I walked her through the scenario I’d garnered from the evidence. “Here, at this first puddle, Lovelace’s head somehow came in contact with that overturned wrought-iron chair. There’s blood on the metal arm. Then he went into the water. His wife claims she found him in the pool, dragged him out and tried CPR.”

Doc knelt on the flagstone decking, poked a finger into the first puddle of water and lifted it to her mouth. I shuddered at the gesture, but figured clear water was the least gross of the fluids Doc had to deal with.

She lifted her eyebrows. “Salt. Was he swimming in the Gulf first?”

“Not unless he raked the beach behind him when he came out, and there’s no rake in sight.”

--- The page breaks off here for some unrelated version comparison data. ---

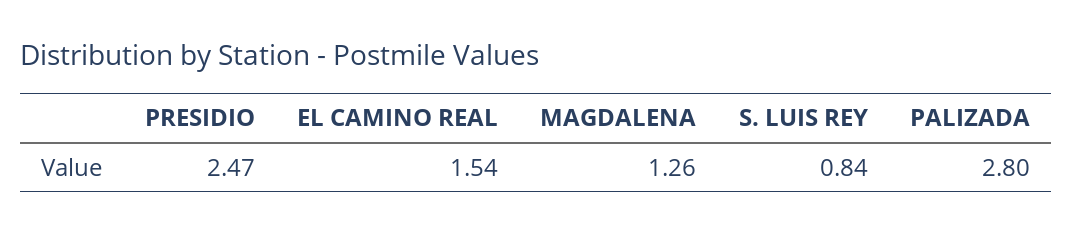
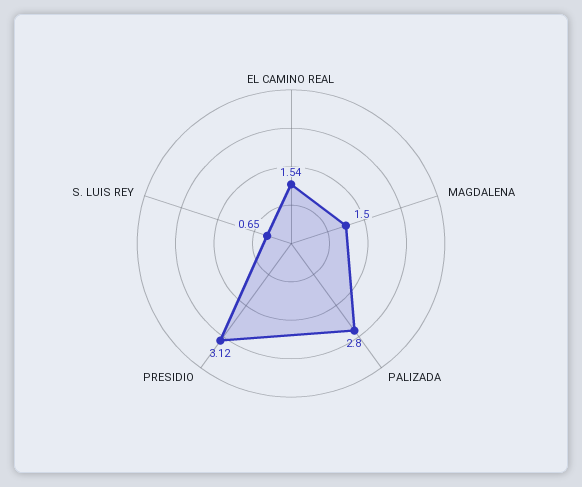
  {
-   "PRESIDIO": 2.47,
+   "PRESIDIO": 3.12,
    "EL CAMINO REAL": 1.54,
-   "MAGDALENA": 1.26,
+   "MAGDALENA": 1.5,
-   "S. LUIS REY": 0.84,
+   "S. LUIS REY": 0.65,
    "PALIZADA": 2.8
  }

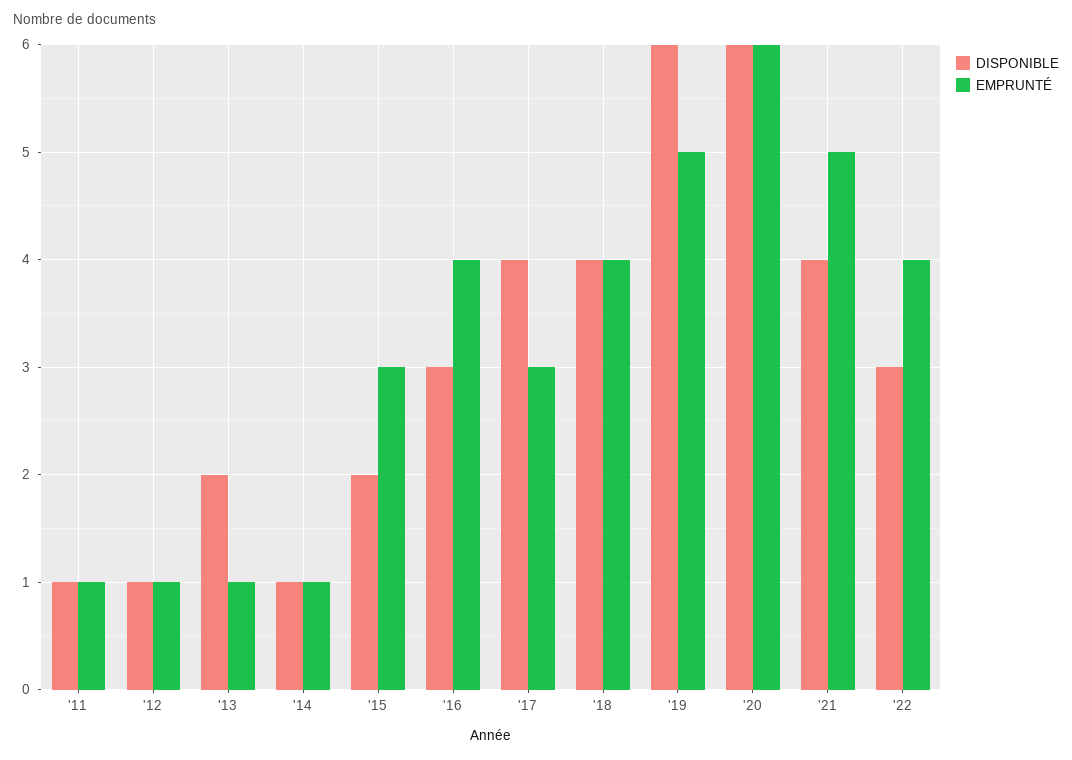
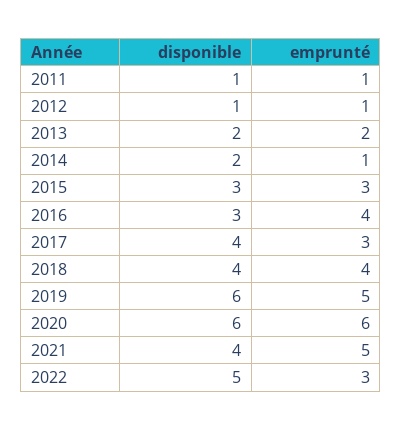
  {
    "DISPONIBLE": {
      "'11": 1,
      "'12": 1,
      "'13": 2,
-     "'14": 1,
+     "'14": 2,
-     "'15": 2,
+     "'15": 3,
      "'16": 3,
      "'17": 4,
      "'18": 4,
      "'19": 6,
      "'20": 6,
      "'21": 4,
-     "'22": 3
+     "'22": 5
    },
    "EMPRUNTÉ": {
      "'11": 1,
      "'12": 1,
-     "'13": 1,
+     "'13": 2,
      "'14": 1,
      "'15": 3,
      "'16": 4,
      "'17": 3,
      "'18": 4,
      "'19": 5,
      "'20": 6,
      "'21": 5,
-     "'22": 4
+     "'22": 3
    }
  }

Doc approached the body and scrutinized the victim. “Bleeding on the temple indicates he was alive when this injury was sustained. Those long scrapes on his chest, however, were post mortem. Probably occurred when he was dragged from the pool.” She lifted the victim’s right hand that sported a diamond the size of a walnut set in a gold band.

“The fact that he’s still wearing that rock rules out robbery,” I said.

Doc checked his left hand with its plain gold wedding band. “His nails on both hands are broken and the tips of his fingers are scraped.”

“Signs of a struggle?”

She nodded. “As if he tried to claw his way out of the pool.”

“Could he have been groggy from the blow to his head, so stunned that he couldn’t pull himself out of the water?”

“I’ll know more after the autopsy.”

“Had he been in the water long?”

She shook her head.

The CSU team arrived. While Doc continued her examination of the body, I asked the techs to take samples of the two puddles and also water from the pool, as well as the blood from the chair arm. After requesting that they bag the skimmer net, I headed toward Samantha.

Although the day had been warm, the night breeze off the chilly Gulf waters was cold, and in her chair on the raised deck, Samantha was shivering. How much from physical discomfort and how much from emotional distress, I couldn’t tell.

“Why don’t we go inside where it’s warmer,” I suggested.

She looked up with a shell-shocked expression and recognition flitted across her deep blue eyes. “I know you.”

“Maggie Skerritt.” I took her arm, tugged her from the patio chair and led her into the living room.

“Margaret? Priscilla’s daughter? What are you doing here?”

“I’m a detective with the Pelican Bay Police Department.”

With the wooden expression of a sleepwalker, she sank into a chrome-and-leather chair beside a fireplace with a mirrored surround and tugged the blanket closer. She picked up a remote control from a side table, pointed it at the fireplace and punched a button. Flames flared from a gas log. Shaking her head, as if clearing mental fog, she asked, “Why are the police here?”

“Standard procedure whenever there’s a death.”

Samantha was ten years younger than I was. She’d always been a beauty and either good genes or a great plastic surgeon had preserved that youthful attractiveness into her late thirties. But with her makeup ruined by pool water and tears, her face appeared ravaged. My job was to sort out how much of that effect had been produced by genuine grief.

I glanced at a massive portrait of two tow-headed little girls holding a Jack Russell terrier puppy that hung above the fireplace. Their resemblance to Samantha as a child was unmistakable.